Bounding box prediction data
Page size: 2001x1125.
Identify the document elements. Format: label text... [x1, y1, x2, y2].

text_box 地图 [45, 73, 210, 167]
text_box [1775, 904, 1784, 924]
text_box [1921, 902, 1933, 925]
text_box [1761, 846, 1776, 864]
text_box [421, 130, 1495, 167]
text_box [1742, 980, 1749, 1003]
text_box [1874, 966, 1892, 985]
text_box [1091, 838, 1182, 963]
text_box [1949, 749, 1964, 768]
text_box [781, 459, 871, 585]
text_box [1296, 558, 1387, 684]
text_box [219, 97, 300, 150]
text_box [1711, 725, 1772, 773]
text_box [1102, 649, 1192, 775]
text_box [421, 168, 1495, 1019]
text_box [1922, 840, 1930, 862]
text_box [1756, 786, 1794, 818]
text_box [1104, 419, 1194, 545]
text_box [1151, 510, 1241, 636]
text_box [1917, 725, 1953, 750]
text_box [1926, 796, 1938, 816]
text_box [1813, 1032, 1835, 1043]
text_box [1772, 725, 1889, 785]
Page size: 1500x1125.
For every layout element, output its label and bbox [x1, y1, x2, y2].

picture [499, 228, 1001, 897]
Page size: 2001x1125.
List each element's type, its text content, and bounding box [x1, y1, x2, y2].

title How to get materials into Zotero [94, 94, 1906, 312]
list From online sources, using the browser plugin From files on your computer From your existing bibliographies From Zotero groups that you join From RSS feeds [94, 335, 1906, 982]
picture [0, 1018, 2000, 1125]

Work instruction
Once you have read the records above, set every one of them down again exactly.

Reply to the task
Page size: 2001x1125.
Identify the document elements. Format: label text... [x1, y1, x2, y2].

text_box 地图 [45, 73, 210, 167]
text_box [1775, 904, 1784, 924]
text_box [1921, 902, 1933, 925]
text_box [1761, 846, 1776, 864]
text_box [421, 130, 1495, 167]
text_box [1742, 980, 1749, 1003]
text_box [1874, 966, 1892, 985]
text_box [1091, 838, 1182, 963]
text_box [1949, 749, 1964, 768]
text_box [781, 459, 871, 585]
text_box [1296, 558, 1387, 684]
text_box [219, 97, 300, 150]
text_box [1711, 725, 1772, 773]
text_box [1102, 649, 1192, 775]
text_box [421, 168, 1495, 1019]
text_box [1922, 840, 1930, 862]
text_box [1756, 786, 1794, 818]
text_box [1104, 419, 1194, 545]
text_box [1151, 510, 1241, 636]
text_box [1917, 725, 1953, 750]
text_box [1926, 796, 1938, 816]
text_box [1813, 1032, 1835, 1043]
text_box [1772, 725, 1889, 785]
Page size: 1500x1125.
For every layout element, output its label and bbox [x1, y1, x2, y2].

picture [499, 228, 1001, 897]
Page size: 2001x1125.
List each element's type, its text content, and bounding box [x1, y1, x2, y2].

title How to get materials into Zotero [94, 94, 1906, 312]
list From online sources, using the browser plugin From files on your computer From your existing bibliographies From Zotero groups that you join From RSS feeds [94, 335, 1906, 982]
picture [0, 1018, 2000, 1125]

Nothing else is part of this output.